SCOTTSDALE, Ariz. — April 29, 2025 — HonorHealth Research Institute recently treated the first patient in a 50-site international clinical trial that will test a new type of therapy aimed at difficult-to-treat melanoma, an aggressive type of skin cancer.
This new therapy targets PRAME, a peptide commonly found in melanoma tumors. The therapy uses the patient's own manufactured and enhanced immune system T cells to create billions of new patient specific cells to attack melanoma, even after the cancer has spread to other parts of the body.
"We are excited about the potential of this new type of cellular therapy," said Justin Moser, M.D., an associate clinical investigator in the Research Institute's Cancer Research Division.
"Patients with advanced stage melanoma that has spread to other parts of the body, and who have exhausted other possibilities, might now have new options, giving them and their loved ones renewed hope," said Dr. Moser, who also is an associate research professor at Arizona State University's new School of Medicine and Advanced Medical Engineering.
Called SUPRAME, this clinical trial of nearly 360 patients will test an engineered T cell receptor (TCR), T cell therapy, called ACTengine® designed by Immatics, a clinical-stage biotechnology company located in Houston, Texas.
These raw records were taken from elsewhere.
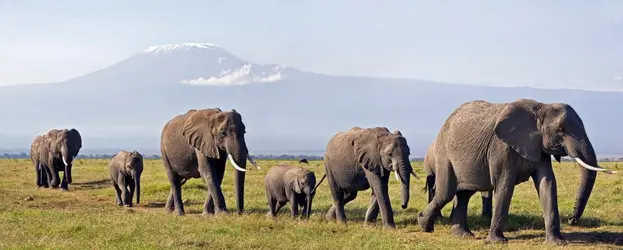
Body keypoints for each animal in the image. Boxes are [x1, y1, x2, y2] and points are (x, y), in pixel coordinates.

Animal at [416, 98, 616, 243]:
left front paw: (557, 243)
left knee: (463, 194)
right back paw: (423, 225)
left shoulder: (538, 147)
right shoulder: (501, 148)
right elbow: (505, 185)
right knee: (446, 193)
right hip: (444, 154)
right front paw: (497, 242)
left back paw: (463, 236)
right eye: (561, 130)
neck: (540, 107)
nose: (572, 220)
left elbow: (547, 183)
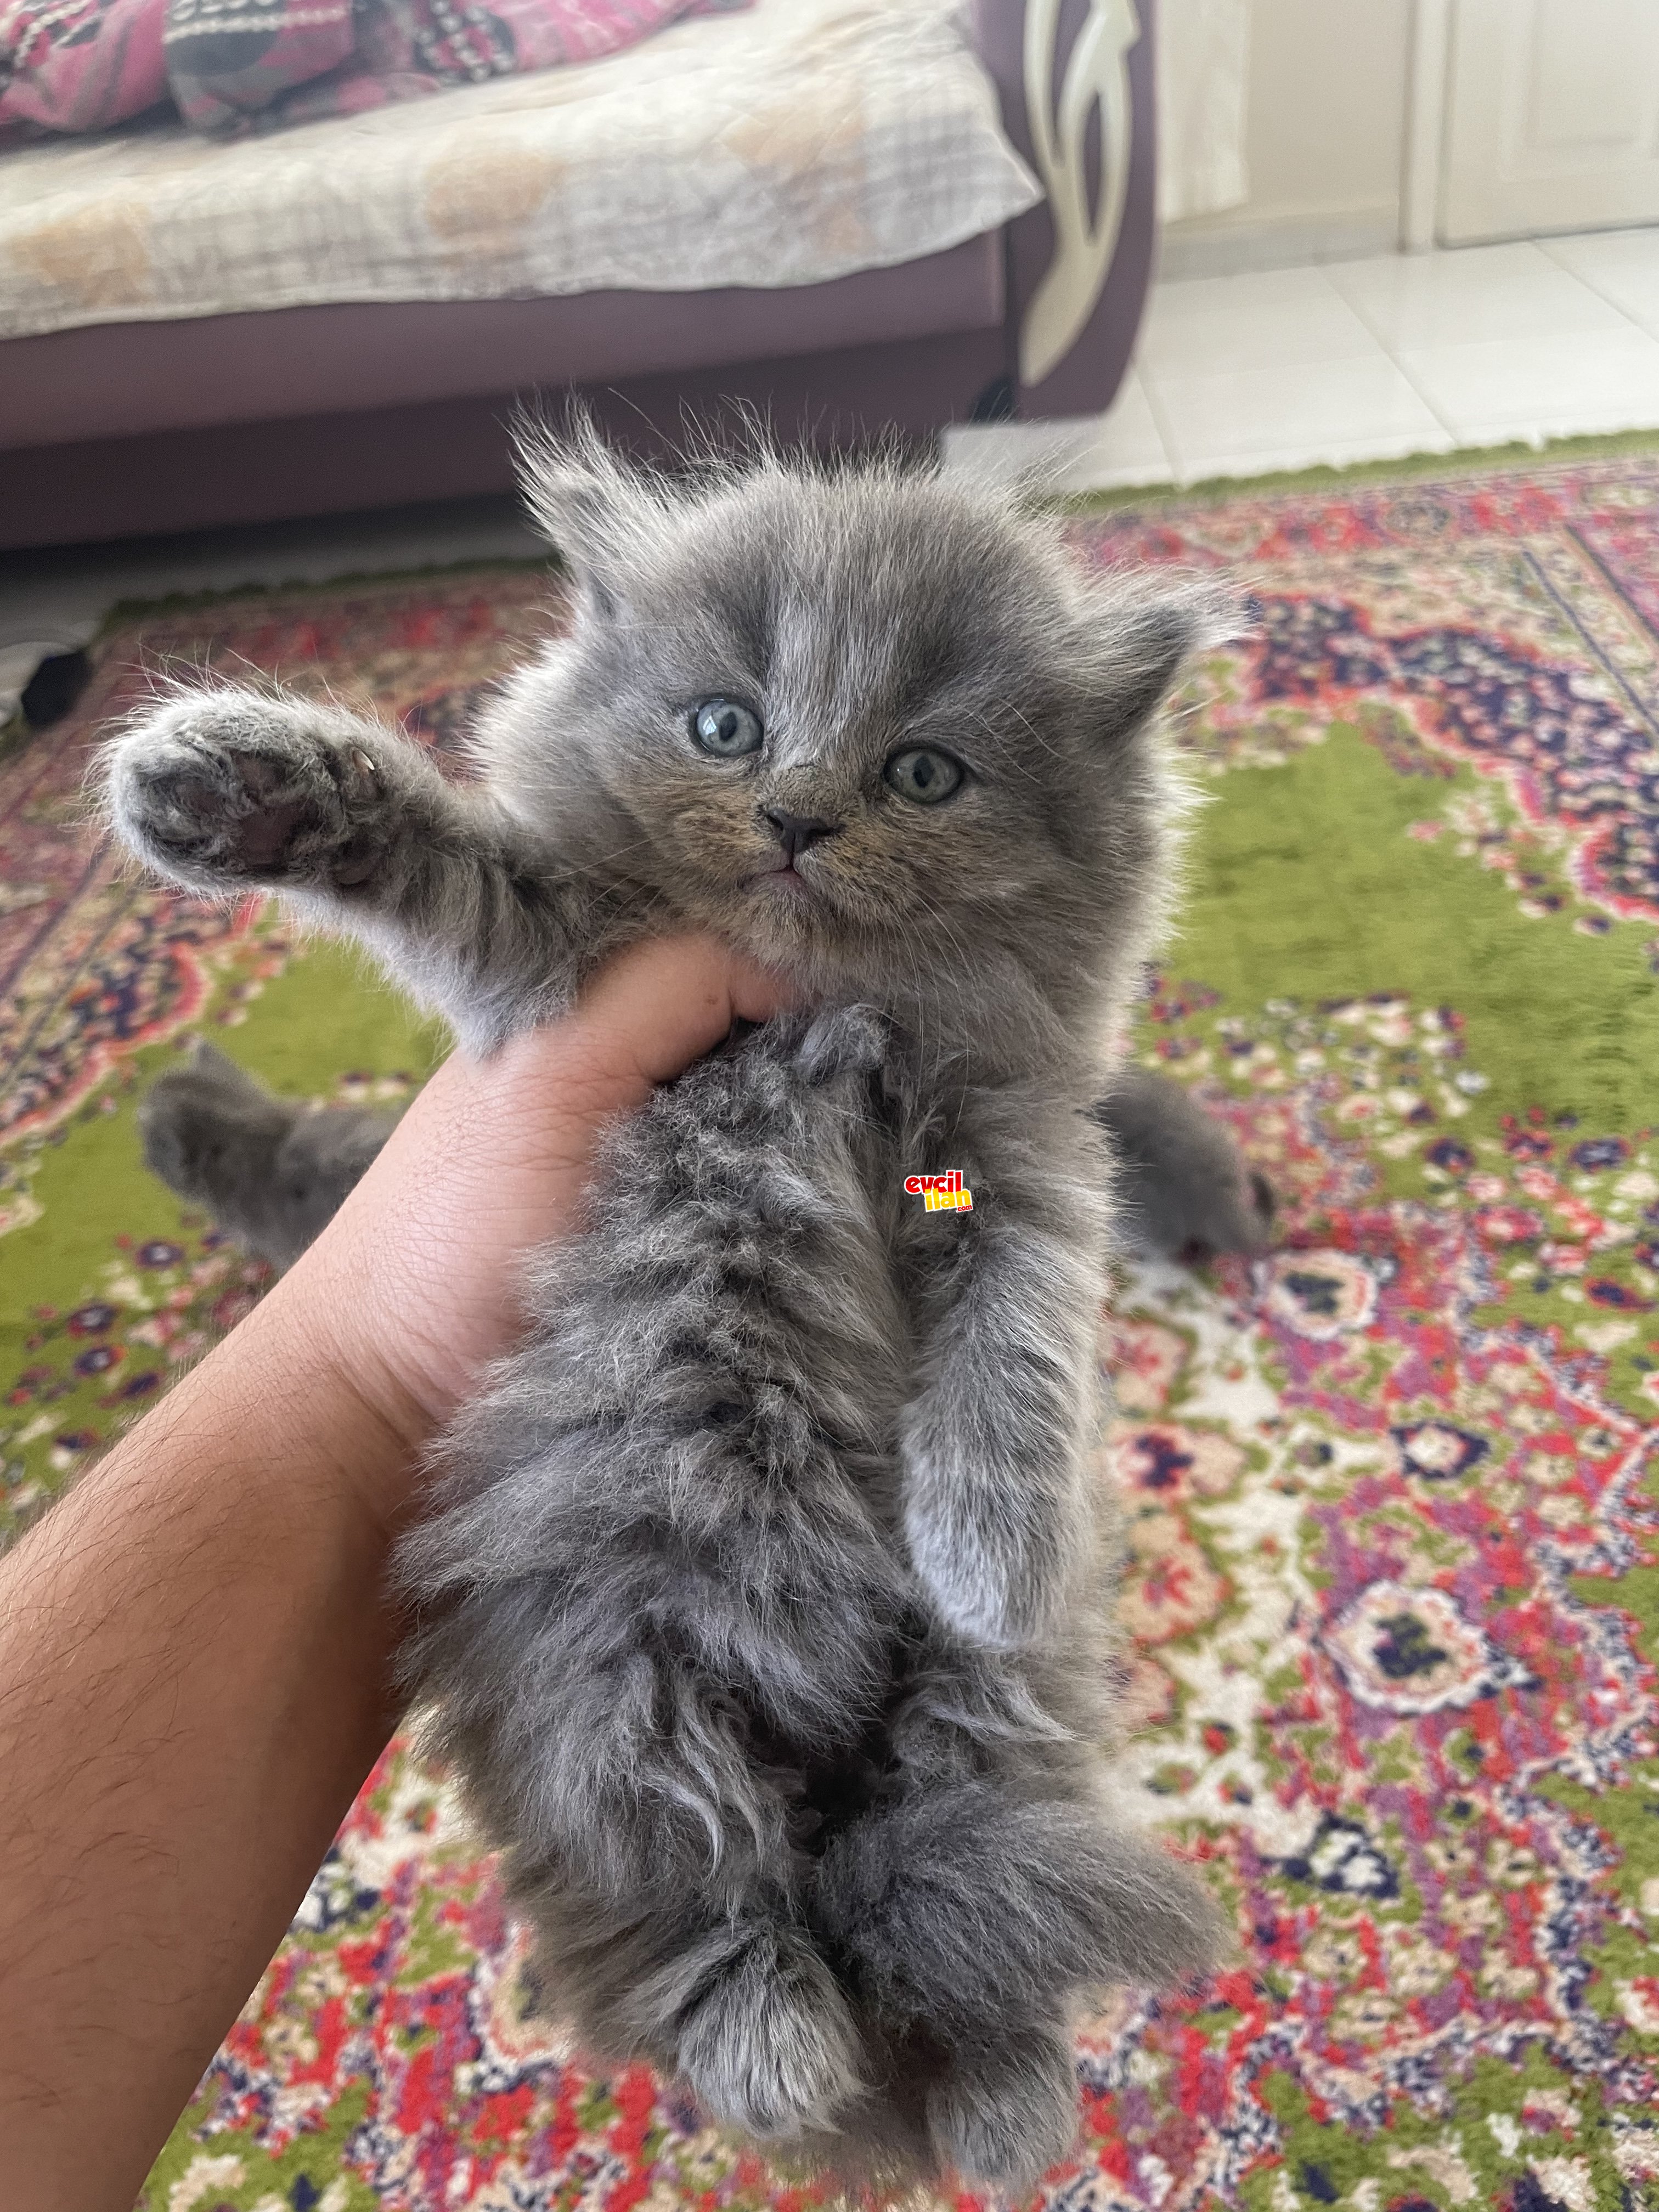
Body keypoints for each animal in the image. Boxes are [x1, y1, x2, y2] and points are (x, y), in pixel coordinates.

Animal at [110, 431, 1265, 2194]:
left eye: (924, 774)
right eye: (726, 726)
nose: (794, 816)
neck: (818, 1017)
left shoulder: (1025, 1151)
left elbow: (1020, 1356)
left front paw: (991, 1543)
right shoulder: (562, 967)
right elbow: (445, 855)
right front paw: (225, 787)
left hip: (980, 1717)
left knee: (951, 1879)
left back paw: (993, 2101)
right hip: (609, 1675)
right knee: (693, 1906)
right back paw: (780, 2039)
Also known as IMA203 TCR-T, this is the world's first TCR therapeutic targeting PRAME.
T cells from the patient's blood are removed and re-engineered in a laboratory to target the specific patient's cancer cells that contain PRAME. These new customized cells are then multiplied by the billions and infused back into the patient to hunt down and destroy the cancer. The therapy requires only one dose. Please see: https://www.youtube.com/watch?v=a7fk6EZbu5o
Results published in Nature Medicine
This Phase III trial is based on a Phase I trial of patients in which the engineered cells were shown to be safe and effective, with minimal side effects. Initial study results were published April 9 in the scientific journal Nature Medicine:
"Here we report a non-prespecified interim analysis of IMA203, an autologous TCR T product targeting a PRAME-derived peptide presented by HLA-A*02:01, in a first-in-human dose-escalation trial (NCT03686124)," according to the published paper, "Autologous T cell therapy for PRAME+ advanced solid tumors in HLA-A*02+ patients: a phase 1 trial."
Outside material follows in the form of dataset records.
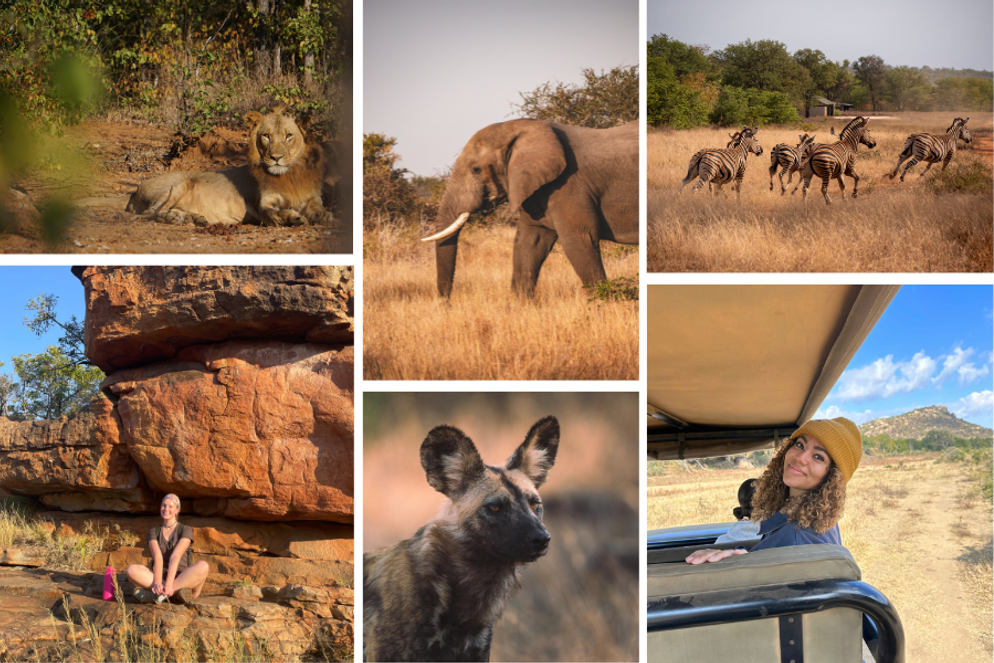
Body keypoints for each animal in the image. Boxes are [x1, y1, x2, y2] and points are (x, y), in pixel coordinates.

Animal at [124, 104, 330, 228]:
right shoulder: (263, 204)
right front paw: (294, 217)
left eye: (288, 136)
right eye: (266, 136)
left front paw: (323, 216)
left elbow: (317, 208)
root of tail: (136, 189)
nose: (276, 157)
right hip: (176, 186)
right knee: (150, 214)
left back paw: (192, 218)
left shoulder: (312, 197)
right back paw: (175, 218)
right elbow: (273, 213)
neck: (289, 175)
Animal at [418, 118, 636, 296]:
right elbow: (529, 242)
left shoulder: (569, 186)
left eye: (475, 169)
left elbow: (581, 239)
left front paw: (600, 309)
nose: (446, 303)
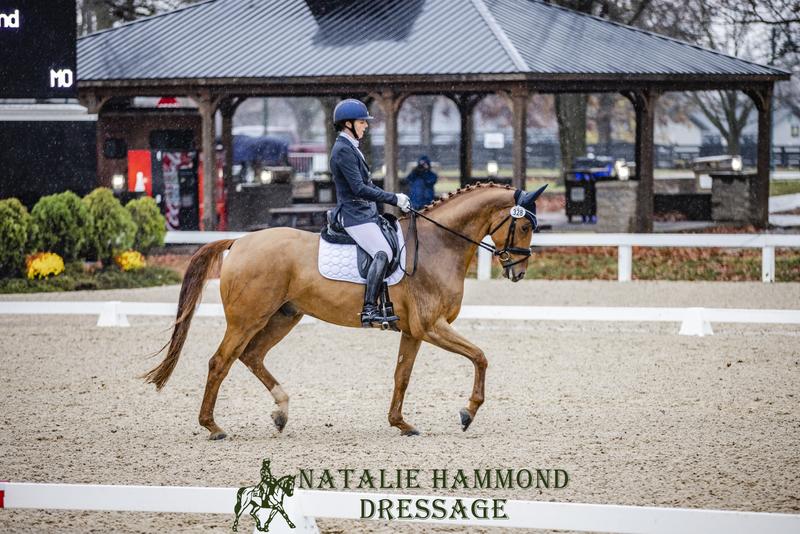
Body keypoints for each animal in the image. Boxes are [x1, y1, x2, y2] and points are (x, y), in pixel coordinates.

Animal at [142, 183, 544, 440]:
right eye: (524, 225)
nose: (518, 272)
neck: (436, 245)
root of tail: (239, 241)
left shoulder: (414, 330)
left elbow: (402, 376)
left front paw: (401, 423)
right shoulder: (432, 325)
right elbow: (480, 356)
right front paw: (467, 412)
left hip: (283, 317)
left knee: (251, 356)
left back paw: (281, 412)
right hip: (247, 319)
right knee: (220, 362)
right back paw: (213, 427)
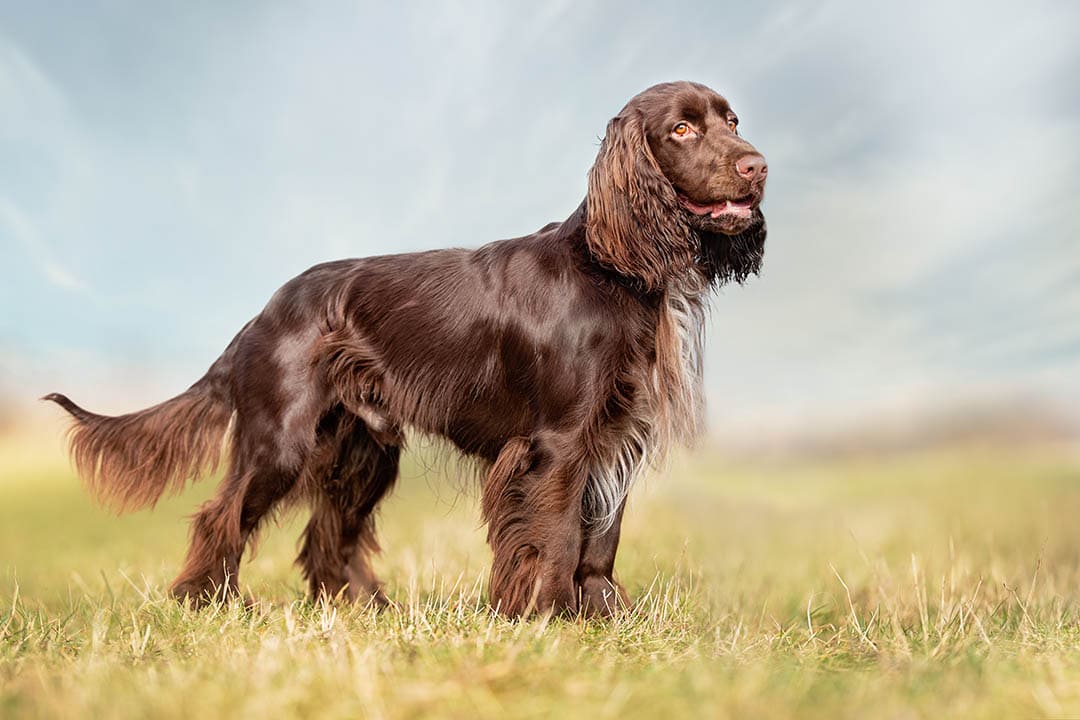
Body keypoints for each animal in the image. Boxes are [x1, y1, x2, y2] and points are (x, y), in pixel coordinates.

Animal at [44, 81, 768, 617]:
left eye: (733, 119)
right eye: (681, 130)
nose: (757, 165)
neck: (614, 266)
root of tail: (262, 314)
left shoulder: (616, 433)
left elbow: (601, 540)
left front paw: (603, 617)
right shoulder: (558, 443)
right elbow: (558, 533)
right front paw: (549, 615)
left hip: (362, 448)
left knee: (327, 535)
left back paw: (363, 607)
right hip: (282, 440)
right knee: (220, 515)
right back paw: (209, 601)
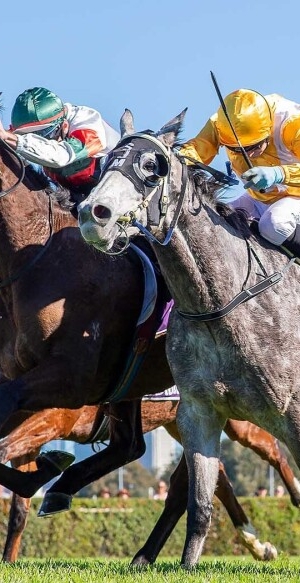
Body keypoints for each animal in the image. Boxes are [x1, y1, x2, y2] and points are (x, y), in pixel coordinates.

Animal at [77, 110, 300, 572]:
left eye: (152, 166)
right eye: (106, 161)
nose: (94, 213)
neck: (221, 303)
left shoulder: (293, 412)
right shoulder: (199, 412)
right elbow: (200, 504)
Results from the early phase clinical trial showed a response rate of 54%, with a median duration of response of more than 1 year. A subgroup of 12 out of 26 patients showed a more than 50% reduction of tumor lesions and a median progression free survival of 13.4 months.
In addition, unlike some cell therapies, the turn-around time for manufacturing the ACTengine modified T cells and returning them to the patient is only approximately 2 weeks.
"We are tremendously grateful for all the dedicated professionals at clinical institutions in the United States and Europe who support us in our mission of delivering the power of T cells to patients with cancer," said Cedrik Britten, Immatics' Chief Medical Officer.